** What is needed **
Starting at the line containing "M 254,812 L" and ending at the line containing "M 502,303 L", print every line of the material below exactly, both ends included, and stop there.

** Records **
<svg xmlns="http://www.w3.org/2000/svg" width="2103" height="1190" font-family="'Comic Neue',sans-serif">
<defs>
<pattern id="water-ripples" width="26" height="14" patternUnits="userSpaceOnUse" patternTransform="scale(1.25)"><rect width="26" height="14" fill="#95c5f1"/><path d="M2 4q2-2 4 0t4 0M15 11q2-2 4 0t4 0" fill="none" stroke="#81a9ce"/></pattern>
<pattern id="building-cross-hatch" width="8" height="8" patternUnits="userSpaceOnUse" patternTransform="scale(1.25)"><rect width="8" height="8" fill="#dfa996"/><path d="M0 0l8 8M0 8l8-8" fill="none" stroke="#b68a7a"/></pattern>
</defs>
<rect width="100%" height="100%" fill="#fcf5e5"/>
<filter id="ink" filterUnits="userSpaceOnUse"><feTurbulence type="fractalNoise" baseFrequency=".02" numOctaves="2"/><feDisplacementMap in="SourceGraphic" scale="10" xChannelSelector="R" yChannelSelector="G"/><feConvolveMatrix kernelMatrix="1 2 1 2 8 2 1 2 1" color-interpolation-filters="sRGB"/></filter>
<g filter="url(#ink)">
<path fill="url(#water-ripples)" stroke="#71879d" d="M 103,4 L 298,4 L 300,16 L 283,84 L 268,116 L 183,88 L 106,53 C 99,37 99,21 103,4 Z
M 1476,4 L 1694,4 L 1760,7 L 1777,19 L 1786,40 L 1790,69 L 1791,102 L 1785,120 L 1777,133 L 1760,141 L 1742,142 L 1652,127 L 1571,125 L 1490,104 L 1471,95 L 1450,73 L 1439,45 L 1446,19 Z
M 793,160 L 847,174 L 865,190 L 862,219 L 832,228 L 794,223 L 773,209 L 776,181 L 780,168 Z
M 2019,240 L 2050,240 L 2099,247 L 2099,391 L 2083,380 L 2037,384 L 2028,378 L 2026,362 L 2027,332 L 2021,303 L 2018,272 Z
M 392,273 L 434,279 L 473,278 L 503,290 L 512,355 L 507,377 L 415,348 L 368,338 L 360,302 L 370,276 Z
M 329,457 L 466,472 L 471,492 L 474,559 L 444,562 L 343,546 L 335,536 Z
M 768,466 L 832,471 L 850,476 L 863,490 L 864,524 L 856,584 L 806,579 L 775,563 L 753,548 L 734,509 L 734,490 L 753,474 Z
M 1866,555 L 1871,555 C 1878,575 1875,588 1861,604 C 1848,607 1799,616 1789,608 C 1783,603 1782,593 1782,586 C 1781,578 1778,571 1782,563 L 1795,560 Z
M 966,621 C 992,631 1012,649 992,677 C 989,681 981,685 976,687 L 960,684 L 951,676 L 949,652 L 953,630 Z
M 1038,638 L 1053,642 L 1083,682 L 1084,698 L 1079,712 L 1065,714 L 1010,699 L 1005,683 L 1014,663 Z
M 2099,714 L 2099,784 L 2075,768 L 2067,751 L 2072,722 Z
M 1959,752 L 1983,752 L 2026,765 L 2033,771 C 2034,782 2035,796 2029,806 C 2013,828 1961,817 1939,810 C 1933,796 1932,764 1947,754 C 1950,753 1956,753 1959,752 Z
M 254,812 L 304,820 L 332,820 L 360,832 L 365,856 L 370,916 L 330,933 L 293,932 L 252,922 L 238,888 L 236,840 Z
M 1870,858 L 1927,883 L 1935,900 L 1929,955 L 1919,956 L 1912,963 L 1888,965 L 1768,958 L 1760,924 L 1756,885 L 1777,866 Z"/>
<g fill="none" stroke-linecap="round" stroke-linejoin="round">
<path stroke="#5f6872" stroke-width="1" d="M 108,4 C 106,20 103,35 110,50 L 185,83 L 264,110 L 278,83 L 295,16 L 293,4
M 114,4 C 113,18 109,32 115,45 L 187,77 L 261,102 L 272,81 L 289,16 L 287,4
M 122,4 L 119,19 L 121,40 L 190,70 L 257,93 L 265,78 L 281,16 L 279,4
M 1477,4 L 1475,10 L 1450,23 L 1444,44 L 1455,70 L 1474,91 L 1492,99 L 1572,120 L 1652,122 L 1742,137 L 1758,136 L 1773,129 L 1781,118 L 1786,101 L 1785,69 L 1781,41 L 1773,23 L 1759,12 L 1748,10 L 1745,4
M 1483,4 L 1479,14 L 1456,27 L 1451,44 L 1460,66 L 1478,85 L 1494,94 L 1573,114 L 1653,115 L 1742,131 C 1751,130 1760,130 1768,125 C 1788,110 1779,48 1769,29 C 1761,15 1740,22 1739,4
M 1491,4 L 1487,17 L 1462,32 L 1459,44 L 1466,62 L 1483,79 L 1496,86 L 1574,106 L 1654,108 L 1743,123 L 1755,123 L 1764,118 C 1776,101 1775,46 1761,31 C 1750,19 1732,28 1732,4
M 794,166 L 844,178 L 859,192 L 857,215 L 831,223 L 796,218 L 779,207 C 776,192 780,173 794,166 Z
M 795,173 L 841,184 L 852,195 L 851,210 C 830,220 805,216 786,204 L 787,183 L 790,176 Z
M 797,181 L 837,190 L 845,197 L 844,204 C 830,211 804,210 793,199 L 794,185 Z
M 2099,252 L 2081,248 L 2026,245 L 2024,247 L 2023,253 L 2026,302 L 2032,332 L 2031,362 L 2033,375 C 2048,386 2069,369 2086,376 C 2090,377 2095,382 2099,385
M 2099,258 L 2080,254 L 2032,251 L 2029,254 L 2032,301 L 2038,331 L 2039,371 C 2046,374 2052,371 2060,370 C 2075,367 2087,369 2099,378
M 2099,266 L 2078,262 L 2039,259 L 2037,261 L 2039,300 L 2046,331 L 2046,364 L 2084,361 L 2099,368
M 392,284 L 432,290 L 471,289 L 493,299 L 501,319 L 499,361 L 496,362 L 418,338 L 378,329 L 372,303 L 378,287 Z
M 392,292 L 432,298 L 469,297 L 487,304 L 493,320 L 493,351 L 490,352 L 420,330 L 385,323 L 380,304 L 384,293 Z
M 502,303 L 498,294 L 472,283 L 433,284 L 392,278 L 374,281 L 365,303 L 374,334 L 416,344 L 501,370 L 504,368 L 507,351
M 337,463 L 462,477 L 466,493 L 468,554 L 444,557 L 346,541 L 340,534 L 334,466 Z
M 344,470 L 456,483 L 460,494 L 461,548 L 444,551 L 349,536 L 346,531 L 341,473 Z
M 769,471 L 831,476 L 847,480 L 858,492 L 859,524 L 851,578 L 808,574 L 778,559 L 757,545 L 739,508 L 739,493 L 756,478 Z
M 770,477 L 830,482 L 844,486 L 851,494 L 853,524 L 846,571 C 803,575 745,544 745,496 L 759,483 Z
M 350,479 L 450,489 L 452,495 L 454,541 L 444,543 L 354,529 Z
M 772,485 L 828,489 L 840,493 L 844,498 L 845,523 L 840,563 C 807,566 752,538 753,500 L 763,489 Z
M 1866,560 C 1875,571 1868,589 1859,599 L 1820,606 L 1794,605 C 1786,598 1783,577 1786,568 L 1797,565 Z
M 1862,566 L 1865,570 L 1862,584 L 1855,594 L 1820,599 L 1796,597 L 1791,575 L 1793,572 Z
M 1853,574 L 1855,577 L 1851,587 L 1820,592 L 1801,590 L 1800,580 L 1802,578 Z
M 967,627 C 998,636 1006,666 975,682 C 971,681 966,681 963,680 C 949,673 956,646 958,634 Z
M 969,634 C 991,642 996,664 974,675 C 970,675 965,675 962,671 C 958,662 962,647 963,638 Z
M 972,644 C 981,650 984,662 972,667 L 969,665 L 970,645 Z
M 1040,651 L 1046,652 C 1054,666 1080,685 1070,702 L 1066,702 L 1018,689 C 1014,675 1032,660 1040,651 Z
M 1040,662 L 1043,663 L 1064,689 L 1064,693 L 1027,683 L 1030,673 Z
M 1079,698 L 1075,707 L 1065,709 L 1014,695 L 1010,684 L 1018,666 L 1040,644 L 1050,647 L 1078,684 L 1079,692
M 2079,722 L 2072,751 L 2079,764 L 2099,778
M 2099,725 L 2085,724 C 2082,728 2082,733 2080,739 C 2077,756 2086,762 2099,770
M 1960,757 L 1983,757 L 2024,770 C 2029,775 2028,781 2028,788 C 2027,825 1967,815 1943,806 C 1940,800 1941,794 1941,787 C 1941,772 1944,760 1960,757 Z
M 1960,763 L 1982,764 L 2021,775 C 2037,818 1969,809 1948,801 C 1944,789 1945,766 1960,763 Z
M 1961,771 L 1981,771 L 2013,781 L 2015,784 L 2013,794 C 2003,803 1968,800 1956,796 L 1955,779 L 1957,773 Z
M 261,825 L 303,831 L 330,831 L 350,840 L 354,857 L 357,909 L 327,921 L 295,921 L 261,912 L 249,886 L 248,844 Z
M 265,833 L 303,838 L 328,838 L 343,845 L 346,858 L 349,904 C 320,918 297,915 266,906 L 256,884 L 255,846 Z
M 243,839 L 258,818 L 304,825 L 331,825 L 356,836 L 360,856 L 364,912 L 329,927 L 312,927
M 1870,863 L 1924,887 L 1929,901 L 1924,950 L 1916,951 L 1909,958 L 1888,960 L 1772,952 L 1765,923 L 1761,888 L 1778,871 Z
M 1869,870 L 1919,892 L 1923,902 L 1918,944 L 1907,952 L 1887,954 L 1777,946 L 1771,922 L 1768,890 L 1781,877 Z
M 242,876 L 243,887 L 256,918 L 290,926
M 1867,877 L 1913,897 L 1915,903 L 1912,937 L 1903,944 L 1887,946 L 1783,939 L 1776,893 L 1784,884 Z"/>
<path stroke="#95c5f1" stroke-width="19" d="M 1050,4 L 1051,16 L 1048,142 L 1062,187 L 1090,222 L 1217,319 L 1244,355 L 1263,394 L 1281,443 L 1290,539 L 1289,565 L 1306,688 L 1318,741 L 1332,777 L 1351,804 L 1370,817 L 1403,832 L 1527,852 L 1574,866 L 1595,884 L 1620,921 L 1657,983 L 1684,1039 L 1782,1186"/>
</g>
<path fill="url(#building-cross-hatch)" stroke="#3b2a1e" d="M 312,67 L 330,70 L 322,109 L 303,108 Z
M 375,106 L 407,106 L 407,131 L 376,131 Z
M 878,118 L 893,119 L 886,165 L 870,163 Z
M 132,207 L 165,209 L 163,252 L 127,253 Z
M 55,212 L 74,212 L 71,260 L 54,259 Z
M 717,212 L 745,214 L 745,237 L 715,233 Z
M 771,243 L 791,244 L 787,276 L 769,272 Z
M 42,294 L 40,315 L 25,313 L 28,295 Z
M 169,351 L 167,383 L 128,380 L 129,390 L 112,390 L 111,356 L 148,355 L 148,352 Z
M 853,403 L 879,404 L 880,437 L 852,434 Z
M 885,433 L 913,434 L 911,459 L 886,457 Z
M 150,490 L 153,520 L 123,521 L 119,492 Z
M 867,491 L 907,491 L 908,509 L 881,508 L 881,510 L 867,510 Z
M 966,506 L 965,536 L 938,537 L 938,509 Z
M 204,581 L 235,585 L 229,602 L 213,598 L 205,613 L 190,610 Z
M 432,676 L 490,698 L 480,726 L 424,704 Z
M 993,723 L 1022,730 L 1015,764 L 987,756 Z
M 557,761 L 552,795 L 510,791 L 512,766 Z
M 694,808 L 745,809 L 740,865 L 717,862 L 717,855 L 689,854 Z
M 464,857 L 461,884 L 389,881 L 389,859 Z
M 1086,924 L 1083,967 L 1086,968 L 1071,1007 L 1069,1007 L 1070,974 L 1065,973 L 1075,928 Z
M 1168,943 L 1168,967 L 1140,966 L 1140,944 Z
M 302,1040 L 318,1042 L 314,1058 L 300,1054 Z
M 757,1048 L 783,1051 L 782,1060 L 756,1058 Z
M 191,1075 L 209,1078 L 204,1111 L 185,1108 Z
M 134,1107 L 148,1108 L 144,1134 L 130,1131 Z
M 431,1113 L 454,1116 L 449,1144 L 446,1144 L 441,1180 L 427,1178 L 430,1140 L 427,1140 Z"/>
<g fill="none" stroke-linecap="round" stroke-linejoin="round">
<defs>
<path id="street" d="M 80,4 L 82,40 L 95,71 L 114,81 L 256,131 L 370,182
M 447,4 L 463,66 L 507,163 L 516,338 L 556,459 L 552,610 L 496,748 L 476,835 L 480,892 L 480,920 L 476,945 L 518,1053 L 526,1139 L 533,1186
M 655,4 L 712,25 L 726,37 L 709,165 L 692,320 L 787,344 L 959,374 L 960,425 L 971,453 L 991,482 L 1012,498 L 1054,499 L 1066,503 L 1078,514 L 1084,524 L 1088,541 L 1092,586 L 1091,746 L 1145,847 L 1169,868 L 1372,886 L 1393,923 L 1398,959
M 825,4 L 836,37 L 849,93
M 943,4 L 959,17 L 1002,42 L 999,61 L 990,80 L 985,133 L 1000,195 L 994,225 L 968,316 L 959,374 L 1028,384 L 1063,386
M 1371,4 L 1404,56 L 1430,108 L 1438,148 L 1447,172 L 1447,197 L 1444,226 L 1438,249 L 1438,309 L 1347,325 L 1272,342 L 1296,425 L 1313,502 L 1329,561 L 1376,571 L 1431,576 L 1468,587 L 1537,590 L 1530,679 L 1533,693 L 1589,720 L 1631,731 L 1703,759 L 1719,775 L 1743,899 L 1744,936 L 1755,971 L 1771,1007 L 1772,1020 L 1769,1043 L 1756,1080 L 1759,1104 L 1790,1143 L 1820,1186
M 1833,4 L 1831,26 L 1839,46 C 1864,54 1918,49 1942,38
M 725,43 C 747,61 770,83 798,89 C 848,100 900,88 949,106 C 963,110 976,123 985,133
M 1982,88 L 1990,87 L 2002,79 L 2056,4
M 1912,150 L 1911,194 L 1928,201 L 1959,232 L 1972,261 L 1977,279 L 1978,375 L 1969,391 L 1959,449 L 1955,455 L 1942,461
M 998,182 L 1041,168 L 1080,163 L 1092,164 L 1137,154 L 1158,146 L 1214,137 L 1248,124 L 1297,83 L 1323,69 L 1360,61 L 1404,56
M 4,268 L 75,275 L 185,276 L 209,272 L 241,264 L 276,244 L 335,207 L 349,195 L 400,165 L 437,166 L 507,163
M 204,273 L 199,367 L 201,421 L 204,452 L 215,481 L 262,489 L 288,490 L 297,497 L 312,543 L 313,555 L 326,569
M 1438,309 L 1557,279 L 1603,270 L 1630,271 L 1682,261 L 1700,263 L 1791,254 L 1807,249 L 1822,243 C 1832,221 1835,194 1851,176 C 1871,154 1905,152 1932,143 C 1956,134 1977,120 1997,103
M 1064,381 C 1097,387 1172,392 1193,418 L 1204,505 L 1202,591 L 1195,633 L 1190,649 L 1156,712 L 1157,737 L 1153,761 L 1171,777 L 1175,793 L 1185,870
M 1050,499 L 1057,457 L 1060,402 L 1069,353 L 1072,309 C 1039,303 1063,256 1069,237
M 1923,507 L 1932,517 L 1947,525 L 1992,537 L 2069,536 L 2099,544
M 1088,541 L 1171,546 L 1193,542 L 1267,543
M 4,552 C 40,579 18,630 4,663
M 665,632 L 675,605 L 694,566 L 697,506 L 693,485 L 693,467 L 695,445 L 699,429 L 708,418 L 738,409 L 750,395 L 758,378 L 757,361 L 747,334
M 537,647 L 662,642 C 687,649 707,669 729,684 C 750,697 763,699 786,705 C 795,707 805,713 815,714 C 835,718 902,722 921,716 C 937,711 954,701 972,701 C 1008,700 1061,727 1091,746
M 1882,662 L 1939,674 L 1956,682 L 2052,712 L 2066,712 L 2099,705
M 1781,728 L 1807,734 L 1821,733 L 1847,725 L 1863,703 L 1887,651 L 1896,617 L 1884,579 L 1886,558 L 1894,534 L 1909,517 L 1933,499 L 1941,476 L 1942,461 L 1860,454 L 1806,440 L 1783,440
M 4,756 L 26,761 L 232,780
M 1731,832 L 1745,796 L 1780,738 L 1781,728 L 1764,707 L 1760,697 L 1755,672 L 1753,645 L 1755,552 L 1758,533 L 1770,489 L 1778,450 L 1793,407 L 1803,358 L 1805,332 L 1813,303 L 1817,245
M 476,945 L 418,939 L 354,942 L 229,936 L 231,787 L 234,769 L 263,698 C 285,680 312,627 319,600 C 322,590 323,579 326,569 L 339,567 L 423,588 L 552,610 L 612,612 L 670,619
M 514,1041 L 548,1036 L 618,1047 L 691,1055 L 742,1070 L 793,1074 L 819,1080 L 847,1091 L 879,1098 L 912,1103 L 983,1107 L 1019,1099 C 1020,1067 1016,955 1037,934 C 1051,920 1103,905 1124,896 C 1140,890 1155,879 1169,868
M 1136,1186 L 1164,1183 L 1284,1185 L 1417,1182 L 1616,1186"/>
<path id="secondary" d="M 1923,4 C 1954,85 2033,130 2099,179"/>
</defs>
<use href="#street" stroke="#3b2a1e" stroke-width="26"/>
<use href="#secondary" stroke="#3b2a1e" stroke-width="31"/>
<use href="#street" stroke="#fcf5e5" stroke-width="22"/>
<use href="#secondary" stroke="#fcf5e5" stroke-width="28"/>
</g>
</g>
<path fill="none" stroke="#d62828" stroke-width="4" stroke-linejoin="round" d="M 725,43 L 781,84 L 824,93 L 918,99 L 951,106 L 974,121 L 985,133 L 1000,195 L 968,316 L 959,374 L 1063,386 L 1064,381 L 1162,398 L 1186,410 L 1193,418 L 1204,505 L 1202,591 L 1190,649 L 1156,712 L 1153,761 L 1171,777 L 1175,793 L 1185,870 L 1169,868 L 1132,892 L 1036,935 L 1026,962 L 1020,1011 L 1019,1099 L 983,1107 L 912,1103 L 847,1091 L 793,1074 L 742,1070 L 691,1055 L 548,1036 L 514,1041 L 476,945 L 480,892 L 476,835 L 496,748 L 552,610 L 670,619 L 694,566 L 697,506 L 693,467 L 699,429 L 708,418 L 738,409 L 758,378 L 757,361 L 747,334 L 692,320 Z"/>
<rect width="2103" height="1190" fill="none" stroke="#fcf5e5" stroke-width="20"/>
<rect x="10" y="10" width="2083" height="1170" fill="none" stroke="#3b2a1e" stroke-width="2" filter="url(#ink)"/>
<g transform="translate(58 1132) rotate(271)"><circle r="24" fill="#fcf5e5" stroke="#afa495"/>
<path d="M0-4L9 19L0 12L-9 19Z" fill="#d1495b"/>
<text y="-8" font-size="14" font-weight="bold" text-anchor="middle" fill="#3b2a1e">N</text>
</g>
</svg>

** Written response **
M 254,812 L 304,820 L 332,820 L 360,832 L 365,856 L 370,916 L 330,933 L 293,932 L 252,922 L 238,888 L 236,840 Z
M 1870,858 L 1927,883 L 1935,900 L 1929,955 L 1919,956 L 1912,963 L 1888,965 L 1768,958 L 1760,924 L 1756,885 L 1777,866 Z"/>
<g fill="none" stroke-linecap="round" stroke-linejoin="round">
<path stroke="#5f6872" stroke-width="1" d="M 108,4 C 106,20 103,35 110,50 L 185,83 L 264,110 L 278,83 L 295,16 L 293,4
M 114,4 C 113,18 109,32 115,45 L 187,77 L 261,102 L 272,81 L 289,16 L 287,4
M 122,4 L 119,19 L 121,40 L 190,70 L 257,93 L 265,78 L 281,16 L 279,4
M 1477,4 L 1475,10 L 1450,23 L 1444,44 L 1455,70 L 1474,91 L 1492,99 L 1572,120 L 1652,122 L 1742,137 L 1758,136 L 1773,129 L 1781,118 L 1786,101 L 1785,69 L 1781,41 L 1773,23 L 1759,12 L 1748,10 L 1745,4
M 1483,4 L 1479,14 L 1456,27 L 1451,44 L 1460,66 L 1478,85 L 1494,94 L 1573,114 L 1653,115 L 1742,131 C 1751,130 1760,130 1768,125 C 1788,110 1779,48 1769,29 C 1761,15 1740,22 1739,4
M 1491,4 L 1487,17 L 1462,32 L 1459,44 L 1466,62 L 1483,79 L 1496,86 L 1574,106 L 1654,108 L 1743,123 L 1755,123 L 1764,118 C 1776,101 1775,46 1761,31 C 1750,19 1732,28 1732,4
M 794,166 L 844,178 L 859,192 L 857,215 L 831,223 L 796,218 L 779,207 C 776,192 780,173 794,166 Z
M 795,173 L 841,184 L 852,195 L 851,210 C 830,220 805,216 786,204 L 787,183 L 790,176 Z
M 797,181 L 837,190 L 845,197 L 844,204 C 830,211 804,210 793,199 L 794,185 Z
M 2099,252 L 2081,248 L 2026,245 L 2024,247 L 2023,253 L 2026,302 L 2032,332 L 2031,362 L 2033,375 C 2048,386 2069,369 2086,376 C 2090,377 2095,382 2099,385
M 2099,258 L 2080,254 L 2032,251 L 2029,254 L 2032,301 L 2038,331 L 2039,371 C 2046,374 2052,371 2060,370 C 2075,367 2087,369 2099,378
M 2099,266 L 2078,262 L 2039,259 L 2037,261 L 2039,300 L 2046,331 L 2046,364 L 2084,361 L 2099,368
M 392,284 L 432,290 L 471,289 L 493,299 L 501,319 L 499,361 L 496,362 L 418,338 L 378,329 L 372,303 L 378,287 Z
M 392,292 L 432,298 L 469,297 L 487,304 L 493,320 L 493,351 L 490,352 L 420,330 L 385,323 L 380,304 L 384,293 Z
M 502,303 L 498,294 L 472,283 L 433,284 L 392,278 L 374,281 L 365,303 L 374,334 L 416,344 L 501,370 L 504,368 L 507,351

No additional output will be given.